#### [Task objective]
Scan the lines below; pull out those with "diễn".

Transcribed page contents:
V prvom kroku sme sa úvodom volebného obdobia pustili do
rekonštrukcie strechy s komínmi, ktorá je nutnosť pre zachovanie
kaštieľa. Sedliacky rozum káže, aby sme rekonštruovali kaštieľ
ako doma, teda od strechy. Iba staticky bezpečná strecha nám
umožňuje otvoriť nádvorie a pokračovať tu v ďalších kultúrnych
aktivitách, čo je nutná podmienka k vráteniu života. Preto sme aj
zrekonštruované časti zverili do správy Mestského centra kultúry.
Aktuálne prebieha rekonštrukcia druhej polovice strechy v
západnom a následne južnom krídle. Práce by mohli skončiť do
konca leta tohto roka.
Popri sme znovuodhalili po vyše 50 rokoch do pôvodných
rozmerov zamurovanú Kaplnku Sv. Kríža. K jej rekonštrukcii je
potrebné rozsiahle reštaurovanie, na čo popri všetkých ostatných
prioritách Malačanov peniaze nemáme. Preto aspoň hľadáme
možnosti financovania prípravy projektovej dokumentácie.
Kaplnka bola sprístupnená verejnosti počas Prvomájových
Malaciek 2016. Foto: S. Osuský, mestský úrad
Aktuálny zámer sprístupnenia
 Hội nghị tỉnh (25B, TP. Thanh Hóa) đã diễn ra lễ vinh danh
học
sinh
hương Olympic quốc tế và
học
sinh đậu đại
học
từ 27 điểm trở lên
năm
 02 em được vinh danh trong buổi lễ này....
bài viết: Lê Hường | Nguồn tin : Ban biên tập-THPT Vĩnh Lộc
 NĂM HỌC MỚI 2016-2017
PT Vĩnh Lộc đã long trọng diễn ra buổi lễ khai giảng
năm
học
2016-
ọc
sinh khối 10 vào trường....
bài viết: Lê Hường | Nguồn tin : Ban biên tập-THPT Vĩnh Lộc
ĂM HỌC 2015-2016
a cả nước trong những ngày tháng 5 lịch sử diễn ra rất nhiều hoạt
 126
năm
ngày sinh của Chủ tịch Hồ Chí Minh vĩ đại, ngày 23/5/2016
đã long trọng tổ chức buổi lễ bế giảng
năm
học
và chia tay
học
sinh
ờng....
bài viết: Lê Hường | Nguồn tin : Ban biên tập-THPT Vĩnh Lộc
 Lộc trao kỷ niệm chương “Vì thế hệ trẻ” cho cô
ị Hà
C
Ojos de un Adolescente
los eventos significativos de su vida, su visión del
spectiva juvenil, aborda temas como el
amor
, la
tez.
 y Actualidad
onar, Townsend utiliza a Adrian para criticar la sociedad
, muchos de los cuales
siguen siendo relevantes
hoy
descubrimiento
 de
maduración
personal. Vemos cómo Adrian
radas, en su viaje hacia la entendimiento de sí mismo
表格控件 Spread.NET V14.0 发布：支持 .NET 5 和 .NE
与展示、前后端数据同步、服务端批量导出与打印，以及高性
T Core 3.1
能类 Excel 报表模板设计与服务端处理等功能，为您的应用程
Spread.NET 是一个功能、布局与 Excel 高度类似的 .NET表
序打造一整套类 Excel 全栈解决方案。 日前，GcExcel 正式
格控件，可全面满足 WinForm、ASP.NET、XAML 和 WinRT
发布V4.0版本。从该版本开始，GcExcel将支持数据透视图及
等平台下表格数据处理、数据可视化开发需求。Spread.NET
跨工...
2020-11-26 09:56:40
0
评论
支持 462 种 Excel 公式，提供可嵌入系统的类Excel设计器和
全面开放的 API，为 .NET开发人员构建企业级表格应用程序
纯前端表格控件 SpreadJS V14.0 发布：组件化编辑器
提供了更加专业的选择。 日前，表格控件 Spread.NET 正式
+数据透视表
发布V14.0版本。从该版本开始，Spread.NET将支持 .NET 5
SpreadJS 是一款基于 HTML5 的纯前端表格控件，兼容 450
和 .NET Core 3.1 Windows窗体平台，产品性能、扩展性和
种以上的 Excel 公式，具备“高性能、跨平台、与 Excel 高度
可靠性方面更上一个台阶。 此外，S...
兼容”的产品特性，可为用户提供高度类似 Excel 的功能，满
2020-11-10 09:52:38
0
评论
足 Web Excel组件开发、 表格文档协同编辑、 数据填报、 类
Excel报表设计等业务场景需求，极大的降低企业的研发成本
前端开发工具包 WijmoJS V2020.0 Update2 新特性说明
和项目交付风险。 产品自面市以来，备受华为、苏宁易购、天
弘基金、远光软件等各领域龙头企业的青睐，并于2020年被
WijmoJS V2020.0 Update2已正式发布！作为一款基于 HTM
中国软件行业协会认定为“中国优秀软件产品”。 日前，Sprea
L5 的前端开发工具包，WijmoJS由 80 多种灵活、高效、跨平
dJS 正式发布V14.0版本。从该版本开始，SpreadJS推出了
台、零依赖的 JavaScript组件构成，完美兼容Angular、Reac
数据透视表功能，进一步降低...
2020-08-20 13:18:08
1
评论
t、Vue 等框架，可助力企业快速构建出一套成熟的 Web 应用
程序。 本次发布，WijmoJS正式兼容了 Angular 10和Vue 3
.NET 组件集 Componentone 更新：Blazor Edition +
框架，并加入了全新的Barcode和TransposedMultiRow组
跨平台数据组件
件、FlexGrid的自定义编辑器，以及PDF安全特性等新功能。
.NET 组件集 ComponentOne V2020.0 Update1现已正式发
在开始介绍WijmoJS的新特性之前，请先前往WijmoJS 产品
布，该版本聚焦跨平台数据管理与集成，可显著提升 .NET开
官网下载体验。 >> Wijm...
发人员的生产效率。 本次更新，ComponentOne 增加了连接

#### [Answer box]
 Hội nghị tỉnh (25B, TP. Thanh Hóa) đã diễn ra lễ vinh danh
PT Vĩnh Lộc đã long trọng diễn ra buổi lễ khai giảng
a cả nước trong những ngày tháng 5 lịch sử diễn ra rất nhiều hoạt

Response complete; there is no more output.